Dat er afgelopen zomer geen files stonden op de A10-West, lijkt de hoopvolle stelling van de ICT-adepten te bewijzen. De aangekondigde gigantische verstoppingen bleven uit toen de drukste weg van Nederland gedurende drie maanden voor de helft werd afgesloten. De aangeboden leenfietsen en extra busdiensten bleven ongebruikt, blijkbaar wisten de reguliere gebruikers van deze weg een alternatief te verzinnen. Minister Netelenbos sprak van ‘het wonder van de A10-West’ en claimde dat telewerken een belangrijke invloed had op de doorstroming. Onderzoekers houden het erop dat mensen later gingen werken, een andere route namen, carpoolden, de fiets namen.
Zeker is dat reizigers geanticipeerd hebben op de uitgebreide voorlichting over de verbouwing van de A10. Maar toch zou het naïef zijn om van voorlichting veel te verwachten. Het is onmogelijk om van elk knelpunt een nationaal evenement te maken Paul de Leeuw rukt niet nog eens uit om troostende liedjes ten gehore te brengen voor fileslachtoffers zoals bij de ombouw van de A10. De eerste dag na de oplevering stond de vaste ochtendfile er dan ook weer, tien kilometer lang.
Dat voorlichting niet veel helpt constateren ook de automobilisten die elke morgen in de file voor de brug bij Gorinchem kijken naar een groot grote billboard dat oproept om te surfen naar www.stopdefileopdeA27.nl. Zeker, deze site van Rijkswaterstaat bevat veel wetenswaardigheden, maar een alternatieve route staat er niet bij. Die is er namelijk niet.
Bovendien: informatie is naast een methode om problemen te voorkomen, tegelijk ook een aanjager van mobiliteit. Zonder informatie komen we namelijk niet eens op het idee om te reizen.
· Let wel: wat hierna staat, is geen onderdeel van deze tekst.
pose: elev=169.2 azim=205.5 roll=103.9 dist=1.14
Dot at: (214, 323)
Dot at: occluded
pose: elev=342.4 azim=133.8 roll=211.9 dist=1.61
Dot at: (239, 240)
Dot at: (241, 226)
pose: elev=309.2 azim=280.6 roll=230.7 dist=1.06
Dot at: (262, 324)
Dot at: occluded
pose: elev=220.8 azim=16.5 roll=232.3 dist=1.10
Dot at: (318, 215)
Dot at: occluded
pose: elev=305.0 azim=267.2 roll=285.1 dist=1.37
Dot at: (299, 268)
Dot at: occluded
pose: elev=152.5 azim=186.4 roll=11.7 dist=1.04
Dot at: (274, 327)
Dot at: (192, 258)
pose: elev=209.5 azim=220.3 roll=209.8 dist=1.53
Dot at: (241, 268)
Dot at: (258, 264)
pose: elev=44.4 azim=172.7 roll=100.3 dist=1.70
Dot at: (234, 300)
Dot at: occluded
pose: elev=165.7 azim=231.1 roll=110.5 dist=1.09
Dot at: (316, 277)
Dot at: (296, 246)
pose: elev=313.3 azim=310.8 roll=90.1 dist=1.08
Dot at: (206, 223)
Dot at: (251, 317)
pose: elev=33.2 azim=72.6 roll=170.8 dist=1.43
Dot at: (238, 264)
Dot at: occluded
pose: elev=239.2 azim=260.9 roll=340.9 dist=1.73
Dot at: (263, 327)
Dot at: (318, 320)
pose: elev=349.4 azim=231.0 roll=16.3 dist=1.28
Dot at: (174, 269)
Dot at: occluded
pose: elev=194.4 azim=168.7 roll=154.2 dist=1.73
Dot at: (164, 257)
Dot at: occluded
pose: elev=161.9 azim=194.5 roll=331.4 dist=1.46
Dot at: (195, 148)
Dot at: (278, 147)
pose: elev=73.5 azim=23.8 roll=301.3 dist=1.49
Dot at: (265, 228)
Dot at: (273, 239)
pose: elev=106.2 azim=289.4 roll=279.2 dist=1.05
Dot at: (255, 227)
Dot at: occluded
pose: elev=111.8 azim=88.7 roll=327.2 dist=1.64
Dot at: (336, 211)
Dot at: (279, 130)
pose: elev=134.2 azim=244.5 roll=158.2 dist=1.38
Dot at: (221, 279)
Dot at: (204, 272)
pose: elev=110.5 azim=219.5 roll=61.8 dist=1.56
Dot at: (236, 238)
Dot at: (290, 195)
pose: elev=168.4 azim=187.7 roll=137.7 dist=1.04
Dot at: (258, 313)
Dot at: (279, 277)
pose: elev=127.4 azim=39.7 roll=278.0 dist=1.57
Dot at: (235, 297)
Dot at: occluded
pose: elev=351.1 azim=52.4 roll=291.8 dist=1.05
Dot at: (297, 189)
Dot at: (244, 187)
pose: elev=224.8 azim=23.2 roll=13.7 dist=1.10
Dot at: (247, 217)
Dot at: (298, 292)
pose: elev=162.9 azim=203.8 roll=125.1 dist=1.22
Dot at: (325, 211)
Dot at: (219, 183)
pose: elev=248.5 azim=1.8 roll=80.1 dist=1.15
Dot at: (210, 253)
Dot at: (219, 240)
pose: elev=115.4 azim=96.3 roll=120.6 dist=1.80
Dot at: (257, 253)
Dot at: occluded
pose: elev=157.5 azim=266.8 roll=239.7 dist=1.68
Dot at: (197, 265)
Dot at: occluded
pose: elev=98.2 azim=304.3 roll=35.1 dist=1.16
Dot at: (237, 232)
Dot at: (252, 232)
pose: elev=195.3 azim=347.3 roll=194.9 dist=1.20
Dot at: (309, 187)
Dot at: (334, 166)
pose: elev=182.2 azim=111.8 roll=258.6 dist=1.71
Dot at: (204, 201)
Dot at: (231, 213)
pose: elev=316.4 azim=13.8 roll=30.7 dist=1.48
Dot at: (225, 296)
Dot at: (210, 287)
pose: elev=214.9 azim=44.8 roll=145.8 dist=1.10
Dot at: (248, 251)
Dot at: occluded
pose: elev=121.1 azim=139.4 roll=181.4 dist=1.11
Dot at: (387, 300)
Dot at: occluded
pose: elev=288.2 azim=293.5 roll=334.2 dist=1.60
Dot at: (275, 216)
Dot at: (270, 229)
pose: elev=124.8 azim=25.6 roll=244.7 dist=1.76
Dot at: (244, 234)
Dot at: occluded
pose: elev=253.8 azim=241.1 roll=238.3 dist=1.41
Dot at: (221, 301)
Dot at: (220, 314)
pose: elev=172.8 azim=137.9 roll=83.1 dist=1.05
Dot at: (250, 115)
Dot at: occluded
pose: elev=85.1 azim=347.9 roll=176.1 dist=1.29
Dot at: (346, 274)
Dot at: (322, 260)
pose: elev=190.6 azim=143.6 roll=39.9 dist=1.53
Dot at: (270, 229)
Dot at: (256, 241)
In Villa des roses beschreef Willem Elsschot in 1910 hoe het dienstmeisje Louise zwanger werd van een man uit Breslau. Na zes maanden vergeefs wachten besloot ze hem vanuit Parijs achterna te reizen. Dagenlang bladerde ze zonder resultaat in een spoorboekje, tot ze van een postbode hoorde dat je op het station inlichtingen kon inwinnen. Op een klein buurtstationnetje werd ze verwezen naar het Oosterstation, anderhalf uur gaans van haar. Daar kreeg ze, wederom na lang wachten, te horen dat ze viermaal moest overstappen en dat de reis 29 uur en 53 minuten duurde. De man achter het loket schreef het keurig voor haar op een briefje.Tegenwoordig duurt de reis nog niet half zo lang, maar een groter verschil is dat je de benodigde informatie in een paar muisklikken op je scherm hebt, en vooral dat je weet dat die informatie überhaupt bestaat. Want Louise had zich er aanvankelijk al bij neergelegd dat ze er nooit achter zou komen. Elsschot laat haar overigens niet vertrekken, dienstmeisjes gingen in die tijd niet zo ver weg. Nu staan ze net als wij allemaal in de file.